Oszko claims Hungary's bank tax is unnecessary

By bne IntelliNews July 16, 2010

Kester Eddy in Budapest -

The new Hungarian government's windfall tax on financial institutions is unnecessary and the argument for its existence - namely that it's needed to combat a "budget crisis" - is "simply false," Peter Oszko, Hungary's former finance minister, claims in an interview with bne.

Viktor Orban, the Hungarian prime minister whose centre-right Fidesz party swept to power in April, announced the new "temporary" tax on June 8 as part of his 29-point action plan to "create a new economic system." The tax, designed to raise HUF200bn (€715m) this year, is to be levied on banks, insurance companies and other financial market players, based on their 2009 financial figures. No details have been released as to how the tax would be calculated for the next two years of its "temporary" duration.

Despite protests from financial institutions that the tax will place an unfair and disproportionate burden on the sector - and ultimately cost jobs - Orban has repeatedly stressed the tax is non-negotiable in terms of the sum to be raised, since this income is needed "to combat the budget crisis" and keep Hungary's deficit for this year on target at 3.8% of GDP. This argument is a continuation of the Fidesz line, pursued since the start of this year, that the previous Socialist-backed government (in which Oszko was finance minister) had hidden the true figures of the state budget.

But in an interview with bne, Oszko disputed the reasoning behind the tax, insisting that "the greater part" of any current crisis has been self-inflicted. "When we left office, there were some [potential discrepancies] which we calculated amounted to a maximum of 0.3-0.5% of GDP [over the deficit target]. But we handed over a precise calculation and policy description, which included all necessary measures to manage that risk and keep the deficit target," he says.

While these measures were not very difficult politically, they nonetheless required a disciplined economic policy. "For instance, we recommended continuing spending restrictions and savings at [state railway company] MAV, but now the new government is doing the opposite, re-opening [loss-making] railway lines," he said.

It is these measures that have created any current "crisis" in the budget, Oszko insists. "The cut in corporate tax amounts to at least HUF70bn this year, and the extension of the gas price compensation more than HUF10bn.
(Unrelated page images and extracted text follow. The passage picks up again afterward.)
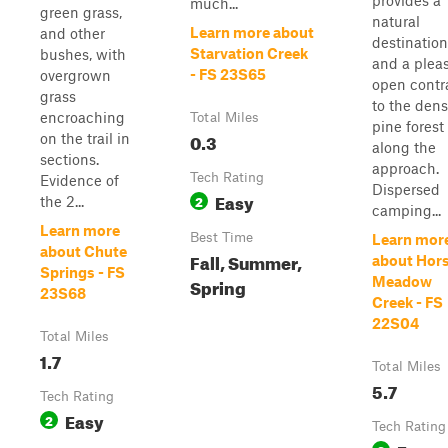
provides a
much...
green grass,
natural
Learn more about
and other
destination
Starvation Creek
bushes, with
and a plea
- FS 23S65
overgrown
open contr
grass
to the den
encroaching
Total Miles
pine forest
0.3
on the trail in
along the
sections.
approach.
Tech Rating
Evidence of
Dispersed
Easy
2
the 2...
camping...
Learn more
Best Time
Learn mor
about Chute
Fall, Summer,
about Hor
Springs - FS
Spring
Meadow
23S68
Creek - FS
22S04
Total Miles
1.7
Total Miles
5.7
Tech Rating
Easy
2
Tech Rating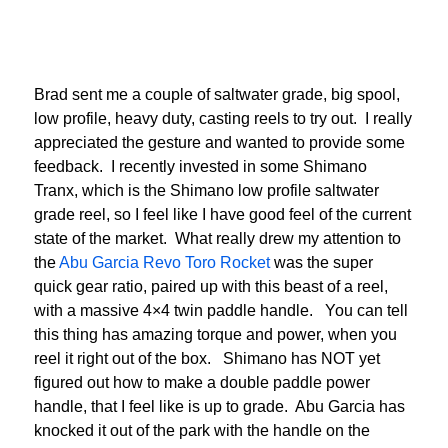
Brad sent me a couple of saltwater grade, big spool,
low profile, heavy duty, casting reels to try out. I really
appreciated the gesture and wanted to provide some
feedback. I recently invested in some Shimano
Tranx, which is the Shimano low profile saltwater
grade reel, so I feel like I have good feel of the current
state of the market. What really drew my attention to
the
Abu Garcia Revo Toro Rocket
was the super
quick gear ratio, paired up with this beast of a reel,
with a massive 4×4 twin paddle handle. You can tell
this thing has amazing torque and power, when you
reel it right out of the box. Shimano has NOT yet
figured out how to make a double paddle power
handle, that I feel like is up to grade. Abu Garcia has
knocked it out of the park with the handle on the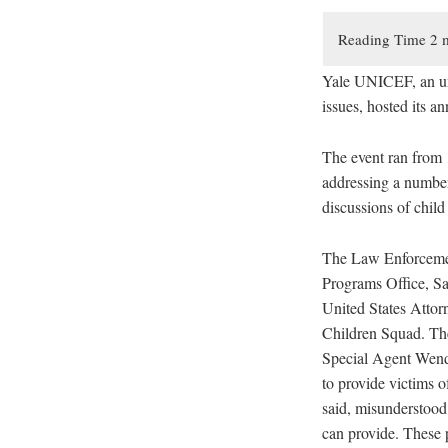
Yale UNICEF, an und
issues, hosted its a
The event ran from 
addressing a number 
discussions of child 
The Law Enforcement
Programs Office, Sar
United States Attor
Children Squad. The 
Special Agent Wendy
to provide victims o
said, misunderstood
can provide. These p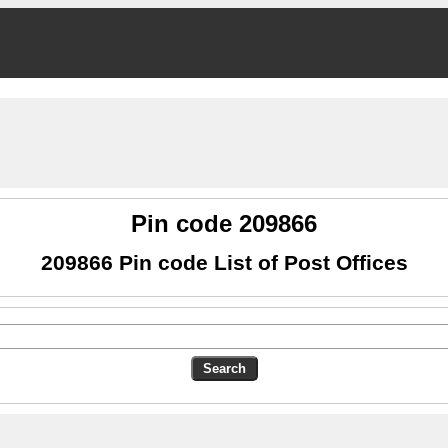
Pin code 209866
209866 Pin code List of Post Offices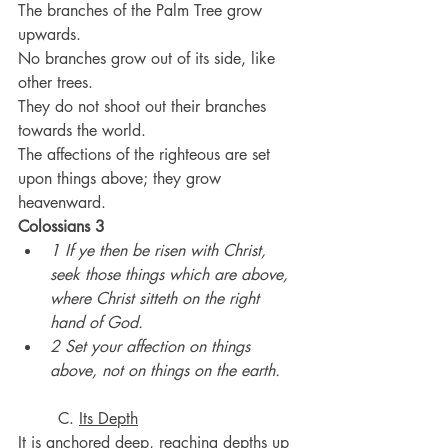
The branches of the Palm Tree grow 
upwards.
No branches grow out of its side, like 
other trees.
They do not shoot out their branches 
towards the world.
The affections of the righteous are set 
upon things above; they grow 
heavenward.
Colossians 3
1 If ye then be risen with Christ, 
seek those things which are above, 
where Christ sitteth on the right 
hand of God.
2 Set your affection on things 
above, not on things on the earth.
	C. 
Its Depth
It is anchored deep, reaching depths up 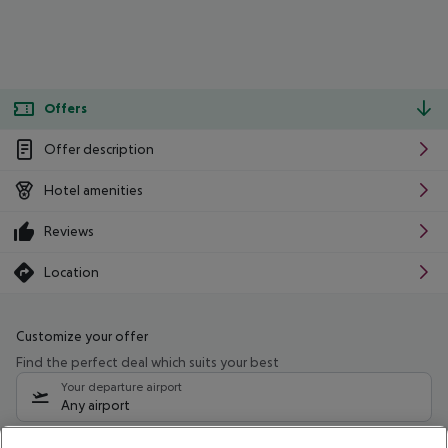
Offers
Offer description
Hotel amenities
Reviews
Location
Customize your offer
Find the perfect deal which suits your best
Your departure airport
Any airport
Select your date range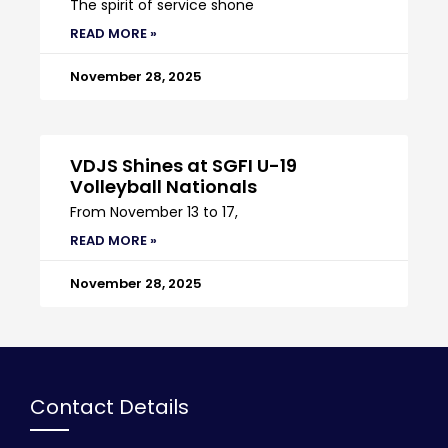
The spirit of service shone
READ MORE »
November 28, 2025
VDJS Shines at SGFI U-19
Volleyball Nationals
From November 13 to 17,
READ MORE »
November 28, 2025
Contact Details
Of course, MAV will now spend more than planned," he says, adding that the result of these moves amounts to "at least 0.5%" of GDP.

Such increases in expenditures, plus promises to establish a fund to rescue households struggling with foreign exchange-based loans, "show why it is no longer enough to simply maintain the policies that we established and handed over," he says.

"So you can see that the banking tax, or at least the larger part of it, is to support unnecessary [budgetary] expenditure that serves the political objectives of the new government... While we cannot say that all the deviation [in the budget] is self-created, the biggest part is, and the real risk they [the Fidesz government] inherited could have been managed easily without the banking tax," Oszko claims.

Meanwhile, Hungary's independent insurance brokers are also protesting against the tax, arguing that the legislation was drawn up without consultations, and if passed without amendment, will force the industry to pay taxes that equate to three times their net profits. "The burden on independent brokers, many of which are family businesses, will create clear problems for them to continue functioning and survive," the brokers said in a press release, seen by bne and due to be issued later Friday.